Josephine Baker and her career
Baker was a courageous, ambitious, and proud woman. Her concept from a today point of view is problematic. She had specialized in playing with racism and sexism on stage. Humorously and offensive! It was in order to earn money on the one hand, and not to lose her self esteem on the other hand. And she was right! So she toured in various shows throughout Europe fdriving audiences crazy all over.
Her personality
It seems absurd, Josephine Baker tried everything to get white. She had as well an African-American as an Euro-American background. And she knew how to market herself. “Black Venus”, “Black Diva in the world of the whites”. She became the first eccentric superstar of the booming entertainment industry in Berlin in the mid-twenties , the first one of the 20th century”. (see Bratfisch, Rainer, Jazz in Berlin, Berlin 2014, S. 61)
Nevertheless the Baker then got into breach of contract here. She left the Revue Negre and Berlin early for an engagement at the Follies Bergere in Paris.

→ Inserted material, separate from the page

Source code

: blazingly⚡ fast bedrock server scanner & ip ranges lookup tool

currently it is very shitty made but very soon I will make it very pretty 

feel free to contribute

She was the epitome of a multiethnic and sexually liberated modern age, To this day, she is a Women´s icon of the 1920s. Later on she was active in French Resistance against the Nazis. And in the sixties she participated in the civilrights movement under Martin Luther King. When she worked for the American troop support in the francophone part of colonized Africa she she was the first celebrity to publicly call for an end to cacial segregation.